Lesetext –
***

Ich schließe mich dem an.
Auch wenn ich das geschriebene von Herbboy nicht mit eigenen Worten sagen konnte, so trifft er (doch) garantiert den Nagel auf den Kopf.


----------



## Predi (21. September 2011)

*AW: Suche Notebook für Maschinenbau Studium*

Ok dann vielen Dank ^^ Gibts denn irgendwas auf was ich sonst achten müsste ? Oder tun die sich in dem Preis Segment alle nichts ?
Oder gibt es vielleicht noch eine besondere Marke die zu empfehlen ist Dell,Sony,Samsung etc ?


----------



## Herbboy (21. September 2011)

*AW: Suche Notebook für Maschinenbau Studium*

Also, mit nem Dell oder sony bist du rein qualitativ idR etwas besser gestellt, dafür bieten andere oft eine etwas bessere Leistung bei dem Preis. Wenn Du pfleglich mit dem Notebook umgehst, halten aber Acer, Asus, Samsung, Dell, Sony usw. alle ähnlich gut. Es kann halt sein, dass das 800€-Dell sich "wertiger" anfühl als das 700€-Acer. 

Welche Spiele sollen denn unbedingt noch laufen? Es ist halt so: ein 1200€ Notebook hat grad mal ansatzweise die Leistung von nem 400€ PC


----------



## Predi (21. September 2011)

*AW: Suche Notebook für Maschinenbau Studium*

Hm ok dann werde ich mir am besten die Tage mal welche anschauen gehen. Ansonsten wäre es schon sehr gut wenn man auf dem Notebook CoD Mw2 und BF3 anständig spielen könnte.


----------



## Herbboy (21. September 2011)

*AW: Suche Notebook für Maschinenbau Studium*

MW2 ist kein Problem, aber zu BF3 wird man noch nix sagen können. Wenn es stimmt, dass man für mittlere Details schon eine GTX 560 braucht, dann würde selbst ein 1500€ Notebook nicht reichen   gut: wenn es auf mittel mit ein paar zusätzlichen Rückschraubungen von dem ein oder anderen Detail dann aussieht wie BF BC2 auf mittel, wäre das ja sicher auch o.k, oder?


----------



## Predi (21. September 2011)

*AW: Suche Notebook für Maschinenbau Studium*

Ja klar und wenn nicht dann halt nicht. Wäre nur halt schön wenn man es trotzdem einigermaßen gut spielen könnte


----------



## m1ch1 (21. September 2011)

*AW: Suche Notebook für Maschinenbau Studium*

ACHTUNG GERÜCHTE: 
hab in einem englischen forum gelesen, das die BF3 beta in einer auflösung von 1600*900 mit eriner GT555m lief. wie viele fps würden allerdings nicht genannt. aber ich dneke das sich das änder sobalt die beta startet (vllt kann dan PCGH ein paar grakas benchen)


----------



## Herbboy (22. September 2011)

*AW: Suche Notebook für Maschinenbau Studium*

Guck halt, dass mindestens eine Nvidia 540m drin ist. Hier kannst Du auch schauen, wie gut/schlecht ein Grafikchip ist: NVIDIA GeForce GT 540M - Notebookcheck.com Technik/FAQ  und neben dem Text rechts eine Liste mit weiteren Chips ca. nach Leistung geordnet.


----------

***

Aufgaben –
1. Welcher Grafikchip sollte laut Herbboy im Forumsverlauf mindestens im Notebook stecken?
2. Schreib aus dem Forumsverlauf alles von „Welche Spiele sollen“ bis hinunter zu „anständig spielen könnte.“ ab.
3. Passen die folgenden Aussagen zum Forumsverlauf? Antworte jeweils mit Ja oder Nein und zitiere die Worte, die das belegen.
(a) Herbboy sagt, ein Notebook für 1200 € habe nur ungefähr die Leistung eines PCs für 400 €.
(b) m1ch1 berichtet, dass genannt wurde, mit wie vielen fps die BF3-Beta lief.
(c) Herbboy meint, MW2 mache auf dem Notebook Probleme.

Datenauszug –
***

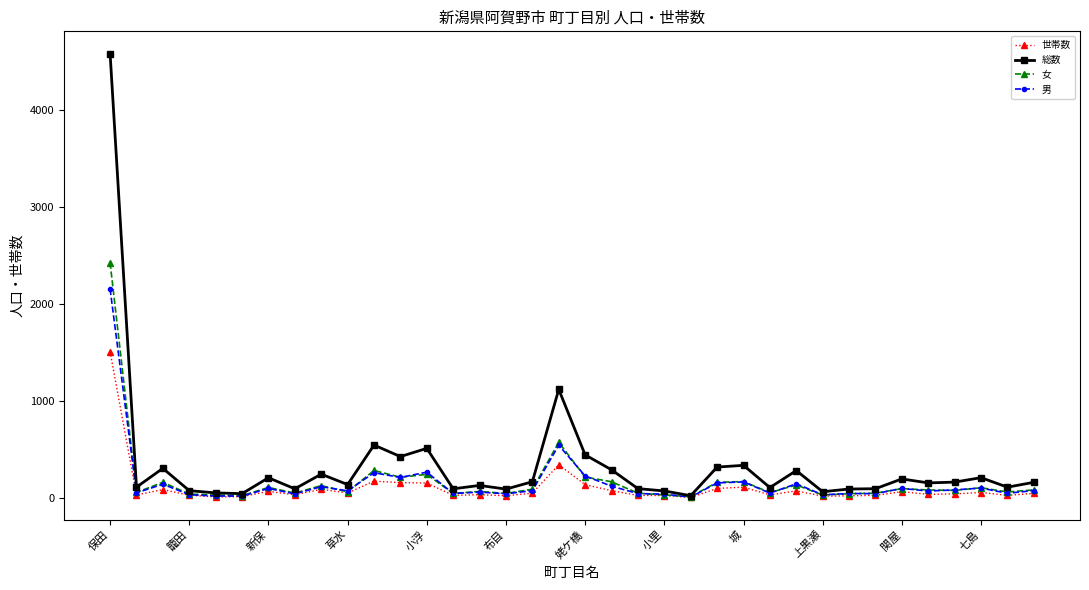

Rank the series by their maximum value, from highest to lowest.

総数, 女, 男, 世帯数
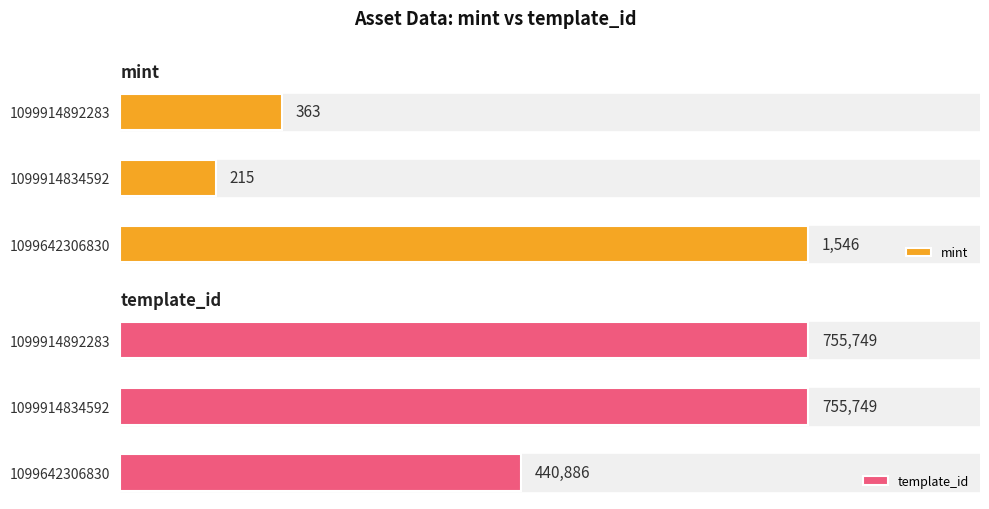

Rank the categories by mint value from highest to lowest.

1099642306830, 1099914892283, 1099914834592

***

Lösungen –
1. Eine Nvidia 540m.

2.
Welche Spiele sollen denn unbedingt noch laufen? Es ist halt so: ein 1200€ Notebook hat grad mal ansatzweise die Leistung von nem 400€ PC


----------



## Predi (21. September 2011)

*AW: Suche Notebook für Maschinenbau Studium*

Hm ok dann werde ich mir am besten die Tage mal welche anschauen gehen. Ansonsten wäre es schon sehr gut wenn man auf dem Notebook CoD Mw2 und BF3 anständig spielen könnte.

3.
(a) Ja: „ein 1200€ Notebook hat grad mal ansatzweise die Leistung von nem 400€ PC“
(b) Nein: „wie viele fps würden allerdings nicht genannt“
(c) Nein: „MW2 ist kein Problem“